BVerwG Urteil v. - 2 C 30.07

Leitsatz

Bei der Umbildung und Neuorganisation einer Körperschaft können deren Beamte verlangen, dass ihnen ein ihrem Statusamt entsprechender Aufgabenbereich übertragen wird.

Gesetze: GG Art. 33 Abs. 5; GG Art. 74 Abs. 1 Nr. 27 n.F.; GG Art. 125a Abs. 1 n.F.; BRRG § 18; BRRG § 23; BRRG § 123a Abs. 3; BRRG §§ 128 ff.; VwGO § 173; ZPO § 560; BayBG Art. 37; BayGO Art. 89 Abs. 1; BayGO Art. 90 Abs. 5

Instanzenzug: VG Augsburg VG Au 2 K 00.665 vom VGH München VGH 3 BV 03.1375 vom Fachpresse: ja BVerwGE: nein

Gründe

I

Der Kläger ist Leitender Verwaltungsdirektor (BesGr A 16) bei dem Beklagten. Er war bis Ende 1999 als dessen stellvertretender Geschäftsleiter eingesetzt. Mit Wirkung zum Jahresbeginn 2000 wandelte der Beklagte seinen damaligen Regiebetrieb "Zentralklinikum A. und Krankenhaus H." in ein Kommunalunternehmen in der Rechtsform einer Anstalt des öffentlichen Rechts um, die Beigeladene. Mit dem damit verbundenen Übergang der Dienstgeschäfte vom Beklagten auf die Beigeladene wurde der Kläger dieser zur Dienstleistung zugewiesen, verlor jedoch die Funktion des stellvertretenden Geschäftsführers. Der Beklagte selbst unterhält seit der Umorganisation nur noch eine Verbandsgeschäftsstelle, die mit den laufenden Verwaltungsangelegenheiten betraut ist und von einem nebenamtlichen Geschäftsführer geführt wird.

Die zunächst gegen den Zuweisungsbescheid des Beklagten gerichtete Klage hat das Verwaltungsgericht abgewiesen. Im Berufungsverfahren hat der Kläger die Klage auf den Antrag beschränkt, den Beklagten zu verurteilen sicherzustellen, dass er bei dem Kommunalunternehmen seinem statusrechtlichen Amt entsprechend amtsangemessen beschäftigt werde. Das Berufungsgericht hat die Berufung zurückgewiesen und zur Begründung im Wesentlichen ausgeführt:

Der Beklagte habe seine Pflicht als Dienstherr, den Kläger amtsangemessen zu verwenden, nicht verletzt. Zwar sei der dem Kläger bei der Beigeladenen übertragene Aufgabenbereich nach dem Gutachten des Bayerischen Kommunalen Prüfungsverbands vom wegen des Wegfalls von Leitungsfunktionen einer Stelle der Besoldungsgruppe A 15 zuzuordnen, doch müsse der Kläger dies hinnehmen. Ein Beamter könne zwar grundsätzlich beanspruchen, amtsangemessen beschäftigt zu werden. Dieses Recht dürfe aber nicht dazu führen, dass ein aus einem Regiebetrieb entstandenes Kommunalunternehmen in der Rechtsform einer Anstalt des öffentlichen Rechts an einer grundlegenden strukturellen Neugliederung gehindert werde, weil es gezwungen sei, die vorgefundenen Personalverhältnisse zu übernehmen. Deshalb müsse der Anspruch eines Beamten auf amtsangemessene Aufgabenzuweisung in dem Rahmen zurückstehen, in dem die ebenfalls mit hohem rechtlichem Gewicht ausgestattete Organisationshoheit des Kommunalunternehmens in Frage stehe. Dies folge aus dem Grundsatz der praktischen Konkordanz.

• **Datensatz**:
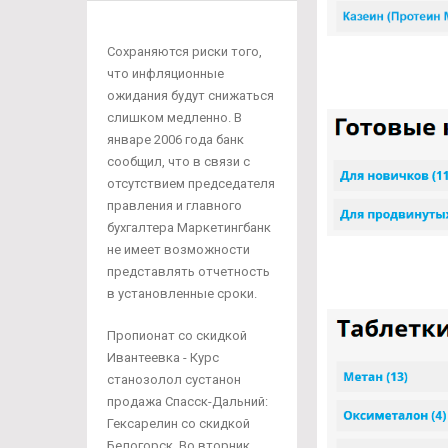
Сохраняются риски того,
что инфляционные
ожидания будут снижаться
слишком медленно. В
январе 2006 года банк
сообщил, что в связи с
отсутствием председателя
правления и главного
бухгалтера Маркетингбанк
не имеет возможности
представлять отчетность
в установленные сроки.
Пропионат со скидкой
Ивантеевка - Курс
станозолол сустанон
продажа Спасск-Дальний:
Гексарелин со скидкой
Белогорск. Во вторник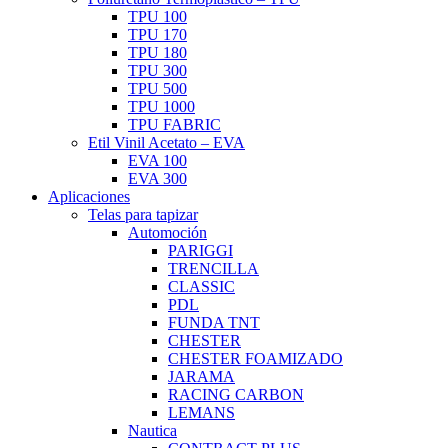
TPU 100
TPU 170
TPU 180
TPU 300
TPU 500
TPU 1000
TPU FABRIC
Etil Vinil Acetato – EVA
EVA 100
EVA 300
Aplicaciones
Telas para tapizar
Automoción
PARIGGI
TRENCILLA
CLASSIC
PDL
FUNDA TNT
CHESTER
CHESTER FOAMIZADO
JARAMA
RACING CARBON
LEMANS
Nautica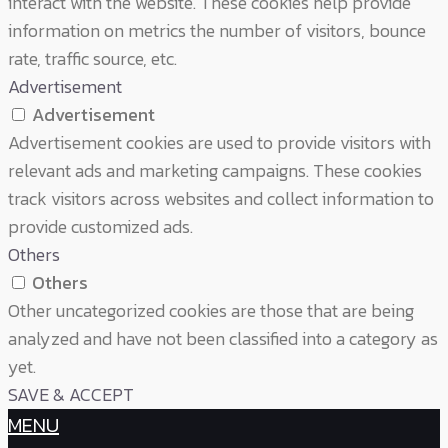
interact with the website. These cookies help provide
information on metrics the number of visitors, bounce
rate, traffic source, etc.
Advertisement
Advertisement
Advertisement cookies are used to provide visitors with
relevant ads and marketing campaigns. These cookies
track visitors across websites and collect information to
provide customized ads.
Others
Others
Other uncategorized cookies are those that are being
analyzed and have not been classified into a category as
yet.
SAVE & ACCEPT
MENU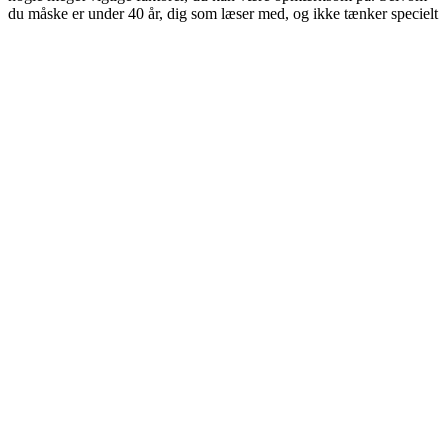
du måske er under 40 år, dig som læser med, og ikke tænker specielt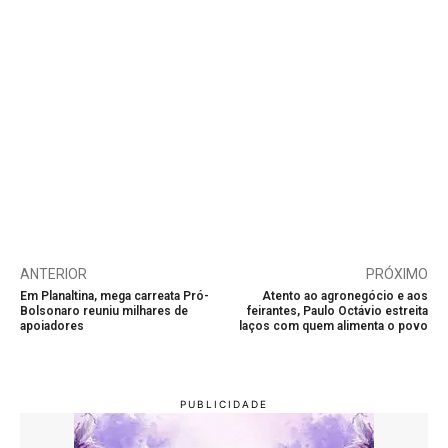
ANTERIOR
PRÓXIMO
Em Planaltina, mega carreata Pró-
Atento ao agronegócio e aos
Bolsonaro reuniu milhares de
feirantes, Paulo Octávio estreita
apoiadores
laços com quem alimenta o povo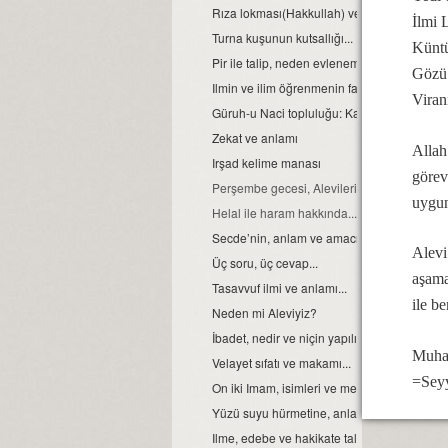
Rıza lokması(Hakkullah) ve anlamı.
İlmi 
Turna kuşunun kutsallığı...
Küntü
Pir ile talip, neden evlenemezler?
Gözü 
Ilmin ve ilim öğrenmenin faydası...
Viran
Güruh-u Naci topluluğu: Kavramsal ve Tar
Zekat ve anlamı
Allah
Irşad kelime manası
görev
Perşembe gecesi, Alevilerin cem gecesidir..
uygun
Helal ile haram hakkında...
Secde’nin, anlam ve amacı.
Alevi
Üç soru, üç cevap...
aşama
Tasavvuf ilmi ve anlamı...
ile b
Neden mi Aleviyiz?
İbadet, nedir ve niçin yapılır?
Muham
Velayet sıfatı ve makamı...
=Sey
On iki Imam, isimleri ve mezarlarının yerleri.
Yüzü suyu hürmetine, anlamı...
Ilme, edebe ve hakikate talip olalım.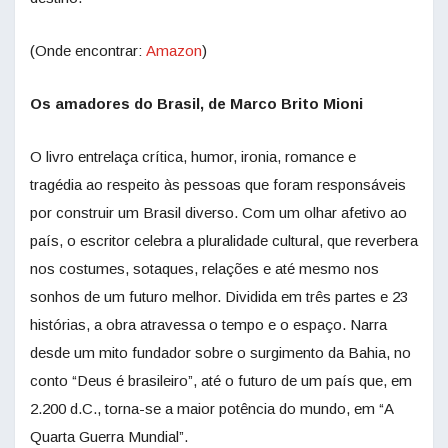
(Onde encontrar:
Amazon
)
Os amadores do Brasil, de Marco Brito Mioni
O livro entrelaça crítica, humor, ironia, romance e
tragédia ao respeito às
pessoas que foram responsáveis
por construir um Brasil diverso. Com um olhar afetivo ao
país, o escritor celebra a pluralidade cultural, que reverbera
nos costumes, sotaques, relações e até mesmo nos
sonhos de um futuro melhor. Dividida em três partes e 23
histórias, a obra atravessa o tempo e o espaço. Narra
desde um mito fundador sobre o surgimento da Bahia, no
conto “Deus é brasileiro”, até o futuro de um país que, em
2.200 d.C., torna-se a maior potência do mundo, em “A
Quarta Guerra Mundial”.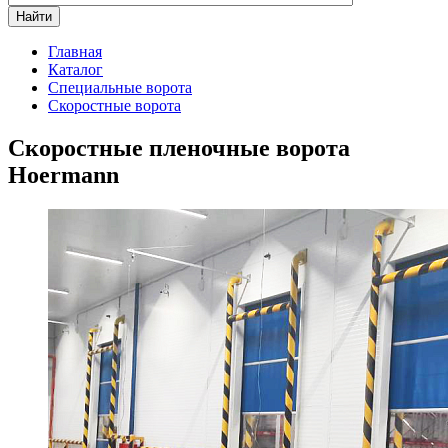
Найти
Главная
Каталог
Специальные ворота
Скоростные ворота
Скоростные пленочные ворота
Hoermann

• **Aufgabenziel**: Bitte knüpfen Sie an das Ende des Urteils zur amtsangemessenen Beschäftigung an und schreiben Sie den Text weiter.

• **Ergebnis unten**:
Mit der Revision macht der Kläger die Verletzung materiellen Rechts geltend und beantragt,

und des Bayerischen Verwaltungsgerichts Augsburg vom aufzuheben und den Beklagten zu verpflichten sicherzustellen, dass der Kläger bei der Beigeladenen dem statusrechtlichen Amt eines Leitenden Verwaltungsdirektors (BesGr A 16) entsprechend beschäftigt wird.

Der Beklagte verteidigt das angefochtene Urteil und beantragt,

die Revision zurückzuweisen.

II

Die Revision ist begründet. Der Kläger kann von dem Beklagten verlangen, dass ihm bei der Beigeladenen auf Dauer ein Dienstposten übertragen wird, der dem Statusamt eines Leitenden Verwaltungsdirektors (BesGr A 16) entspricht.

Der dem Kläger bei der Beigeladenen übertragene Dienstposten ist nicht amtsangemessen. Der ihm zugewiesene Aufgabenbereich entspricht nicht dem Statusamt eines Leitenden Verwaltungsdirektors (BesGr A 16), sondern dem Statusamt eines Verwaltungsdirektors (BesGr A 15). Dies ergibt sich aus dem Gutachten des Bayerischen Kommunalen Prüfungsverbandes vom . An diese rechtliche Bewertung ist der Senat gemäß § 173 VwGO i.V.m. § 560 ZPO wie an tatsächliche Feststellungen des Tatsachengerichts gebunden (stRspr, vgl. u.a. - NJW 1993, 935 <937>). Denn der Verwaltungsgerichtshof hat sich der Bewertung dieses Gutachtens angeschlossen. Es gibt keine Anhaltspunkte dafür, dass er sich mit dem Prozessstoff und den Beweisergebnissen nicht umfassend und widerspruchsfrei auseinandergesetzt hat. Seine Würdigung ist vollständig und rechtlich möglich; sie verstößt nicht gegen Denkgesetze oder Erfahrungssätze (stRspr, vgl. u.a. IVb ZR 23/86 - NJW 1987, 1557 <1558>).

Der Rechtssatz des Berufungsgerichts, der Anspruch des Klägers auf Übertragung einer amtsangemessenen Aufgabe trete in Anlehnung an die §§ 128 ff. BRRG nach dem Grundsatz der praktischen Konkordanz gegenüber dem Organisationsrecht der Beigeladenen zurück, verletzt revisibles Recht.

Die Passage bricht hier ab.